General view of upper house of parliament ahead of a confidence vote for the government, in Rome, Italy, July 14, 2022.
General view of upper house of parliament ahead of a confidence vote for the government, in Rome, Italy, July 14, 2022. Reuters / GUGLIELMO MANGIAPANE

Italian Prime Minister Mario Draghi's coalition government risked collapse on Thursday after the 5-Star Movement, one of its members, failed to support a parliamentary confidence vote including measures to offset the cost of living crisis.

The confidence vote has become a focal point for tensions within Draghi's broad coalition as its parties prepare to fight each other in a national election due by early 2023.

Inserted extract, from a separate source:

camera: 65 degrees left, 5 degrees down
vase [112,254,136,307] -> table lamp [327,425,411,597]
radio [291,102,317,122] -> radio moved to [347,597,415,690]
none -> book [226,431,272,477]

Draghi, the former head of the European Central Bank, has raised the stakes by saying he would not want to lead a government without 5-Star, who emerged as the largest party in the previous election in 2018 but have since suffered defections and a loss of public support.

After the vote, a government source said Draghi went directly to see President Sergio Mattarella, the supreme arbiter in Italian politics, who will have to decide how to resolve the crisis.

The confidence vote, which was passed 172 votes to 39, was used to expedite parliamentary clearance of multi-billion euro aid package which also includes a provision allowing the city of Rome to build a giant trash incinerator.

5-Star has been pressing Draghi to do more to help cushion rising living costs by raising government borrowing and has also long opposed the incinerator project.

The 5-Star decision plunged Italy into political uncertainty and risks undermining efforts to secure billions of euros in European Union funds, tackle a damaging drought and reduce its reliance on Russian gas.

It could also lead to national elections as early as September or October.

Italy is due to vote by the first half of next year and tensions have been rising between members of a coalition that has been in place since early 2021 and straddles both sides of the political divide.

The risks of a collapse of a Draghi government rippled through financial markets where Italian bond yields rose sharply, indicating investors demanding a higher premium to hold its debt, and shares fell.

Italy's rising borrowing costs have been complicating the European Central Bank's efforts to keep inflation caused by rocketing energy prices under control.